╭─ Bahan yang Disediakan
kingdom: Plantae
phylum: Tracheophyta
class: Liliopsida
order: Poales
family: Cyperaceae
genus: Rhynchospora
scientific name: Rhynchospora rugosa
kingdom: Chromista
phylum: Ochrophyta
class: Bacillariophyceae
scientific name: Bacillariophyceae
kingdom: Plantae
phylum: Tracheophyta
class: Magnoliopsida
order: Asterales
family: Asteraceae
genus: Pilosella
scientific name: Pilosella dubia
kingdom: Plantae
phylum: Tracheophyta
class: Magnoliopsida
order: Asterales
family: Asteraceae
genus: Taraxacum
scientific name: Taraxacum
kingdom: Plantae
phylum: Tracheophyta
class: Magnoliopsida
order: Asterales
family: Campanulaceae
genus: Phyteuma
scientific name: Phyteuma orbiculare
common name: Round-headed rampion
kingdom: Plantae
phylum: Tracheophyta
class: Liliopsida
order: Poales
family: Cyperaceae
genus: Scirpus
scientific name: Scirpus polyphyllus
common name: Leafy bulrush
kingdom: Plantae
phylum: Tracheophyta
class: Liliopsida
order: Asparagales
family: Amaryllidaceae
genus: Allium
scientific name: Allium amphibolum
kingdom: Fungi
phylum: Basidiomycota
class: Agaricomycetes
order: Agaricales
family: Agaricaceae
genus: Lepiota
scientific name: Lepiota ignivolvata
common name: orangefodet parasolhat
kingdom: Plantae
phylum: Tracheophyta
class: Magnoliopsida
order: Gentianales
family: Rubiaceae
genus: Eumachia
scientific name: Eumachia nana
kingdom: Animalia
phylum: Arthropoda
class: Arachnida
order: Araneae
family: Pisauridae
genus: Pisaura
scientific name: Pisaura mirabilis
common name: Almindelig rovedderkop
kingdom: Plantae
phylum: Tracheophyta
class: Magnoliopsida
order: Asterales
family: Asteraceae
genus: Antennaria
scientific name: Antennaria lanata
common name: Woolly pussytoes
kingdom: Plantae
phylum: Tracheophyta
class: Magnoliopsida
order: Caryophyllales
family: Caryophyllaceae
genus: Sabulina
╰─
> Tujuan Latihan
Ulangi kata demi kata semua baris pada catatan di atas, dari baris pertama sampai baris terakhir.

> Jawaban Tertulis
kingdom: Plantae
phylum: Tracheophyta
class: Liliopsida
order: Poales
family: Cyperaceae
genus: Rhynchospora
scientific name: Rhynchospora rugosa
kingdom: Chromista
phylum: Ochrophyta
class: Bacillariophyceae
scientific name: Bacillariophyceae
kingdom: Plantae
phylum: Tracheophyta
class: Magnoliopsida
order: Asterales
family: Asteraceae
genus: Pilosella
scientific name: Pilosella dubia
kingdom: Plantae
phylum: Tracheophyta
class: Magnoliopsida
order: Asterales
family: Asteraceae
genus: Taraxacum
scientific name: Taraxacum
kingdom: Plantae
phylum: Tracheophyta
class: Magnoliopsida
order: Asterales
family: Campanulaceae
genus: Phyteuma
scientific name: Phyteuma orbiculare
common name: Round-headed rampion
kingdom: Plantae
phylum: Tracheophyta
class: Liliopsida
order: Poales
family: Cyperaceae
genus: Scirpus
scientific name: Scirpus polyphyllus
common name: Leafy bulrush
kingdom: Plantae
phylum: Tracheophyta
class: Liliopsida
order: Asparagales
family: Amaryllidaceae
genus: Allium
scientific name: Allium amphibolum
kingdom: Fungi
phylum: Basidiomycota
class: Agaricomycetes
order: Agaricales
family: Agaricaceae
genus: Lepiota
scientific name: Lepiota ignivolvata
common name: orangefodet parasolhat
kingdom: Plantae
phylum: Tracheophyta
class: Magnoliopsida
order: Gentianales
family: Rubiaceae
genus: Eumachia
scientific name: Eumachia nana
kingdom: Animalia
phylum: Arthropoda
class: Arachnida
order: Araneae
family: Pisauridae
genus: Pisaura
scientific name: Pisaura mirabilis
common name: Almindelig rovedderkop
kingdom: Plantae
phylum: Tracheophyta
class: Magnoliopsida
order: Asterales
family: Asteraceae
genus: Antennaria
scientific name: Antennaria lanata
common name: Woolly pussytoes
kingdom: Plantae
phylum: Tracheophyta
class: Magnoliopsida
order: Caryophyllales
family: Caryophyllaceae
genus: Sabulina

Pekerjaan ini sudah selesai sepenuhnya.